#### WHAT YOU WILL DO:
**1)** In the light bulb passage below, condense the paragraph beginning "When CFLs are disposed" into a short bulleted list that keeps its main facts.
**2)** According to the light bulb passage below, which hazardous metals other than mercury may LEDs contain?

#### TEXT PASSAGE:

^^^^^^^^

Less Energy, Longer Usage

The advent of CFLs brings wonderful energy efficiency for the consumer. According to the Energy Star website (a US Environmental Protection Agency and US Department of Energy program.) “ENERGY STAR qualified CFLs use up to 75 percent less energy (electricity) than incandescent light bulbs, last up to 10 times longer, cost little up front, and provide a quick return on investment.”

Additionally, the CFL bulbs emit far fewer mercury emissions ( known to damage our environment) than the traditional incandescent bulbs. When in use, an incandescent bulb emits approximately 5.5 mg. of mercury. The CFL emits only1.2 mg. Now this is all terrific, energy savings AND helping to eliminate greenhouse gases…the problem begins when you try to dispose of the used bulb.

Disposal Issues

When CFLs are disposed, the mercury in them is released into the environment in the form of a gas. Mercury is not released if the bulb remains intact/unbroken. The amount of mercury in an individual bulb is negligible, but when multiplied by millions of households it bears consideration. In recent years, manufacturers have reduced the amount of mercury substantially. The average mercury content in CFLs has dropped at least 20 percent in the past few years. When CFLs were first introduced on the market, recycling options were readily available. Now that the mercury levels have decreased, vendors that previously offered recycling stopped offering that service. If you are using CFLs and need to find a recycling facility in your area, a quick search on Earth911 will help you find a local facility. There is also the consideration that CFLs may someday be replaced by LED lighting.


LED Lighting

LED lighting has expanded usage in the market, but may not replace CFLs in the foreseeable future. Many of the LED applications, started as indicator lights and later were frequently used in digital clocks. While LEDs have the advantage over CFLs that they do not contain mercury, they may contain other hazardous metals such as lead and arsenic. Also, their popularity for household lighting is limited because of high cost compared to the CFLs. However, with increased expansion in the marketplace, and consumer demand, prices of LEDs will probably decline. With improved technology, and the benefits that they provide, LED bulbs could very well soon become choice for economical, green lighting.

^^^^^^^^

Stored items
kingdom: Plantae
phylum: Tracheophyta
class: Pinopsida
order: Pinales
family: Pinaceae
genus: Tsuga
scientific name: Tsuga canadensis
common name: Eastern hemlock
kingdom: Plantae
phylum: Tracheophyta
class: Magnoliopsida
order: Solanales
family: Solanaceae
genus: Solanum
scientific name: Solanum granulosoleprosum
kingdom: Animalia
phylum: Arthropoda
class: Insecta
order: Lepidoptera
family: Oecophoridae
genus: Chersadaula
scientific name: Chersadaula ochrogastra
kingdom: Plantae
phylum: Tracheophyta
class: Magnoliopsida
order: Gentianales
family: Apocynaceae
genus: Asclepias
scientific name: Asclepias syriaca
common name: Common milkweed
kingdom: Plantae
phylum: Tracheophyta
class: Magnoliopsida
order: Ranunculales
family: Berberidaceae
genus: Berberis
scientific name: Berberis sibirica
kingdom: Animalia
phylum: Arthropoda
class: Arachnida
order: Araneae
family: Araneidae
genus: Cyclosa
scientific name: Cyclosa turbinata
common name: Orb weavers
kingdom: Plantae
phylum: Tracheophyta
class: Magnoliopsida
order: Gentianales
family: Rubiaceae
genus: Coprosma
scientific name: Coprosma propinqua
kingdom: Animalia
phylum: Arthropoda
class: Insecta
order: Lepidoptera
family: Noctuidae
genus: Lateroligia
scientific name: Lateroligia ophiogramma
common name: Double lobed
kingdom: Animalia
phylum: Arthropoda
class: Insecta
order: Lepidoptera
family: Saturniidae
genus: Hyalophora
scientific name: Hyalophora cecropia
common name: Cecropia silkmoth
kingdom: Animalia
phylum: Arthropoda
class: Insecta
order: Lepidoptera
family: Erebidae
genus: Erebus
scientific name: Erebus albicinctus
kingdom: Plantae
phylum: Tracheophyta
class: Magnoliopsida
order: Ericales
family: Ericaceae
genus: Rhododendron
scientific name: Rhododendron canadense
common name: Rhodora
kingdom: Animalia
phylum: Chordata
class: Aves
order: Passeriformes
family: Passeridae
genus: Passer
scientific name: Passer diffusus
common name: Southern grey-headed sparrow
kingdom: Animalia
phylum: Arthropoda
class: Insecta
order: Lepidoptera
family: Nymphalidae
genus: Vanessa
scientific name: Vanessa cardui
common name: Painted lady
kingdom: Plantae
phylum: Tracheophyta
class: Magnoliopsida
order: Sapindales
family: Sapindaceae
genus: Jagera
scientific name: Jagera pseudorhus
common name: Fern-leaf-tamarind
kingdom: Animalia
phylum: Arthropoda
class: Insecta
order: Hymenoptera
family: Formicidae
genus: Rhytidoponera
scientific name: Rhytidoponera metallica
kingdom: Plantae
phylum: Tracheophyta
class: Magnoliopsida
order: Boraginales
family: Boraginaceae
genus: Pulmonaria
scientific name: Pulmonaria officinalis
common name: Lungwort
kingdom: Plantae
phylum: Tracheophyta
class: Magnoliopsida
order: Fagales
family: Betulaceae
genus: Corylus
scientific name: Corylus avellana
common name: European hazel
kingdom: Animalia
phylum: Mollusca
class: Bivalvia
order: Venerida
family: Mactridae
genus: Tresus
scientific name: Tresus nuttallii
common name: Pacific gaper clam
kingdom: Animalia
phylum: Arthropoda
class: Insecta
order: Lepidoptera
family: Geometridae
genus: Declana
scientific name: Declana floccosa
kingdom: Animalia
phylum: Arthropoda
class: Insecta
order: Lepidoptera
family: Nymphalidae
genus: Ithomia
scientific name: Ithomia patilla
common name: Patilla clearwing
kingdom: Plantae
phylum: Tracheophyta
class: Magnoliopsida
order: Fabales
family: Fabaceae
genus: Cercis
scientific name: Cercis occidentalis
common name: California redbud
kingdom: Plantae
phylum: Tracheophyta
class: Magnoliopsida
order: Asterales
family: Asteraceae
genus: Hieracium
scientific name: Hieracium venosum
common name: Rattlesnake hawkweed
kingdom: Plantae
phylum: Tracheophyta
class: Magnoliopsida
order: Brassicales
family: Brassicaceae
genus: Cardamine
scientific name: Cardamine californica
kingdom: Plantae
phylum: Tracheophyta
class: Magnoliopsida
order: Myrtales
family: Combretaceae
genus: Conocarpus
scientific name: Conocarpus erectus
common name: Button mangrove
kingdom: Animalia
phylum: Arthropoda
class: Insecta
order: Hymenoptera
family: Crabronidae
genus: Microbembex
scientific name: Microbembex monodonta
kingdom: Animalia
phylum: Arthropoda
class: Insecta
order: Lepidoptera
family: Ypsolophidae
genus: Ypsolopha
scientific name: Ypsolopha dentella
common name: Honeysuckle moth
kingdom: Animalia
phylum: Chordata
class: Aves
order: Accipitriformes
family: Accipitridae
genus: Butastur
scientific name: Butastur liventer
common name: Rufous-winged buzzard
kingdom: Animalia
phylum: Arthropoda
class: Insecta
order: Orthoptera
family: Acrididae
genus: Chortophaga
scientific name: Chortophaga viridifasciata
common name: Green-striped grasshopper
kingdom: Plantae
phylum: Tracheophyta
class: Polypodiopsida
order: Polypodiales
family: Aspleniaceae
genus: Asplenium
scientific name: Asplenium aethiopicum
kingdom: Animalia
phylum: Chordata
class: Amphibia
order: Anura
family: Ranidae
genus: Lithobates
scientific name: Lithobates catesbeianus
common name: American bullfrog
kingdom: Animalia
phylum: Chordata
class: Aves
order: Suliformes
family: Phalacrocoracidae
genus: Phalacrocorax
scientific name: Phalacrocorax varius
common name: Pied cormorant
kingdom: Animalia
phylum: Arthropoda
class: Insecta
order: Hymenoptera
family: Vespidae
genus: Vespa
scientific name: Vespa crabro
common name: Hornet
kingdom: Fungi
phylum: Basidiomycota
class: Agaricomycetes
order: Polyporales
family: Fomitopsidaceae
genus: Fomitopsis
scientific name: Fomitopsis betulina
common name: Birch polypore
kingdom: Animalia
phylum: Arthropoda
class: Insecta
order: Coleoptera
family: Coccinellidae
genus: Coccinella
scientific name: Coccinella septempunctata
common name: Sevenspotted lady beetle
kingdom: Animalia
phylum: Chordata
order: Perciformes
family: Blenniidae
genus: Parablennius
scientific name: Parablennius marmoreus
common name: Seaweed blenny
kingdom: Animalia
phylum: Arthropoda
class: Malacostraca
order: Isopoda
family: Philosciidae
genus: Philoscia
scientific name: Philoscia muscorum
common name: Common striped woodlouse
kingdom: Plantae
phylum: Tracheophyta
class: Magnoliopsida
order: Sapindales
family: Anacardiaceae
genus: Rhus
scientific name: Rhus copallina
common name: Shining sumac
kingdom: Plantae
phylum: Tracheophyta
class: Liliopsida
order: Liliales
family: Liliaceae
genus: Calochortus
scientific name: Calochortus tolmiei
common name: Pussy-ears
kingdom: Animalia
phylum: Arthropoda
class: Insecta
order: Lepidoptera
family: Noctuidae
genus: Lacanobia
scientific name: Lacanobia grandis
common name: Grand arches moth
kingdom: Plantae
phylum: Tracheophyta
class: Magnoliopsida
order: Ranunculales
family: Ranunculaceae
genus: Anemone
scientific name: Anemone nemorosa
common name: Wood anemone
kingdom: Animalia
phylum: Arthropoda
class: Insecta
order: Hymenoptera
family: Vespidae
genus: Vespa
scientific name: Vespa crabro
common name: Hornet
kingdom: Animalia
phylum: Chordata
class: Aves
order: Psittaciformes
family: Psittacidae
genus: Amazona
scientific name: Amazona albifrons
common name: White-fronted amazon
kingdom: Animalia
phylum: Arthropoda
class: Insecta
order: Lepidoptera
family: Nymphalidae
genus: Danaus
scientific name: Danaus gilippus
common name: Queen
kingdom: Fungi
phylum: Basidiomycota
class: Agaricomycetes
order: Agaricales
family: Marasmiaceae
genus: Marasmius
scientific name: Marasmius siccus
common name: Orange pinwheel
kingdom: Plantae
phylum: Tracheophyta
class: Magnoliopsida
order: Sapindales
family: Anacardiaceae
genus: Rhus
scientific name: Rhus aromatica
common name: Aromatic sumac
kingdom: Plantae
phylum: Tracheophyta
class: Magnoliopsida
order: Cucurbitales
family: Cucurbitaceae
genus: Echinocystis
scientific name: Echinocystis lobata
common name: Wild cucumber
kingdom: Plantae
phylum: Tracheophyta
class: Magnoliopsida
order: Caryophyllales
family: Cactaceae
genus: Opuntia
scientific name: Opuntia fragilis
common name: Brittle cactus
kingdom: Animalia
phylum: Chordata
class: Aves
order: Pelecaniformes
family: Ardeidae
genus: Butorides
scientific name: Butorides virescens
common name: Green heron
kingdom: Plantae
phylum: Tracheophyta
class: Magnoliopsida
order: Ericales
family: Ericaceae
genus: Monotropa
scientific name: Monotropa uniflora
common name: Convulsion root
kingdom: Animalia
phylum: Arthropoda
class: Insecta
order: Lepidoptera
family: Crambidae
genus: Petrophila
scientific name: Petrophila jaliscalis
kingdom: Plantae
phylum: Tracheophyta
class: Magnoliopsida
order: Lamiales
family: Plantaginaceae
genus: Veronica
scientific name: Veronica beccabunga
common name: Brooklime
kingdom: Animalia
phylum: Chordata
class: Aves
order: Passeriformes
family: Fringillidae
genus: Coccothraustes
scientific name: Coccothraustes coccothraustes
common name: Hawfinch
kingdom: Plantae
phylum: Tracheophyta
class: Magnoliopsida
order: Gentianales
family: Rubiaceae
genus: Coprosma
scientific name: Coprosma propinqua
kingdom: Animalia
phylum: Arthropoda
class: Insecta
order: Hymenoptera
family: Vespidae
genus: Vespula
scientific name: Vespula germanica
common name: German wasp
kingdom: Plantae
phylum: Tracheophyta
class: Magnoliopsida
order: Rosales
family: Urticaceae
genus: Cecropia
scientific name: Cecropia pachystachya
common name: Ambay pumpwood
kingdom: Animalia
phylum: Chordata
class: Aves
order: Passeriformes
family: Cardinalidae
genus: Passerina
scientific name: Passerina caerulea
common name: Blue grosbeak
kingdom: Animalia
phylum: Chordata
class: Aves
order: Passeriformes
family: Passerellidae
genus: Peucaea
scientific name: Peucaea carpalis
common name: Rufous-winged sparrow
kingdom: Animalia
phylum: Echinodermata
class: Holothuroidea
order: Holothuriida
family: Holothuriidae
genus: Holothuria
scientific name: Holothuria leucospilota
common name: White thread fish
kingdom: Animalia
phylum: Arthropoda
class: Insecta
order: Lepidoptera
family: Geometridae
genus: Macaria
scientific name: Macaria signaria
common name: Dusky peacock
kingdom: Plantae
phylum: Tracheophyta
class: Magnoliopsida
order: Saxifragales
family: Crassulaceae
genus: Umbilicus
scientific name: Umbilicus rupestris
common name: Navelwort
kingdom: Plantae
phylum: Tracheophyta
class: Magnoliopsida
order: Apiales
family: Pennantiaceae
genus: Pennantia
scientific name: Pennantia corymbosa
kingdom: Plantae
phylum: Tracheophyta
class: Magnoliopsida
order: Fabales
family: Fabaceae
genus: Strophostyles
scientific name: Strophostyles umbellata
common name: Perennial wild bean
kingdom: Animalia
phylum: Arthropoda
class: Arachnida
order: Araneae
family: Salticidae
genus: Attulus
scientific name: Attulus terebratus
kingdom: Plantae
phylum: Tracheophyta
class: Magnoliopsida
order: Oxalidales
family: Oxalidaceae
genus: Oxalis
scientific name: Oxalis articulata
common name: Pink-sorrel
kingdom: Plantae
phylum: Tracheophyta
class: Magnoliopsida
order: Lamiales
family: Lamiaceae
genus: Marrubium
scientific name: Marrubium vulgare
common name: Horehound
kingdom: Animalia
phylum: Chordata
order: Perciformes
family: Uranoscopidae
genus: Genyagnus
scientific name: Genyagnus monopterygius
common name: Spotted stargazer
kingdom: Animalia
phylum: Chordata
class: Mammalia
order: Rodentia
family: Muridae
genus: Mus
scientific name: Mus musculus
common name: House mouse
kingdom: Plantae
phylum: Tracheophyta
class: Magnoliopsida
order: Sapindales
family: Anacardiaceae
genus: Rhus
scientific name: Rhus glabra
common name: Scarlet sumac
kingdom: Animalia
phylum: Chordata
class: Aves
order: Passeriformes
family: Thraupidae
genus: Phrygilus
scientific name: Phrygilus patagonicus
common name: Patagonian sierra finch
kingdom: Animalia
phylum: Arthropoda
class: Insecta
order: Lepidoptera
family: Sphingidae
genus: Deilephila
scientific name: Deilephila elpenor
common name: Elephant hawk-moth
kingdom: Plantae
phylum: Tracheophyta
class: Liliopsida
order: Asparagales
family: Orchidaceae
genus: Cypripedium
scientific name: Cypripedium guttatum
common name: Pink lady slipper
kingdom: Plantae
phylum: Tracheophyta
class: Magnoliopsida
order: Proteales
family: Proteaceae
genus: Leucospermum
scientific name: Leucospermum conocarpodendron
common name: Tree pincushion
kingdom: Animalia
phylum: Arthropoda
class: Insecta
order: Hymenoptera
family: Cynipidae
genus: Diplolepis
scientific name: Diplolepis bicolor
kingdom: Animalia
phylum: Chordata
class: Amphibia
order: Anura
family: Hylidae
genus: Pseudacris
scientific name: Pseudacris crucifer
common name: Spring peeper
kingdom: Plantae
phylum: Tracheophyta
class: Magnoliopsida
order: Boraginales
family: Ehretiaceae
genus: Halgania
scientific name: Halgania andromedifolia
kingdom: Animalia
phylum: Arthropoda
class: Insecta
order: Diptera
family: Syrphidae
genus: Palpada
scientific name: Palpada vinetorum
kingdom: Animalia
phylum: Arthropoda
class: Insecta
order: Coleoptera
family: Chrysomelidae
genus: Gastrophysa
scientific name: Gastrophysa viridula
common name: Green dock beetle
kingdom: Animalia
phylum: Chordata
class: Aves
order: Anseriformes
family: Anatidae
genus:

^^^^^^^^

#### RESPONSES:
**1)**
- Discarded CFLs release their mercury into the environment as a gas, but not if the bulb stays unbroken.
- A single bulb holds a negligible amount of mercury, but across millions of households it deserves consideration.
- Manufacturers have cut average mercury content by at least 20 percent in the past few years.
- Recycling options were readily available when CFLs first came out, but vendors stopped offering them as mercury levels fell.
- A search on Earth911 can locate a local recycling facility.
- LED lighting may someday replace CFLs.

**2)** Lead and arsenic.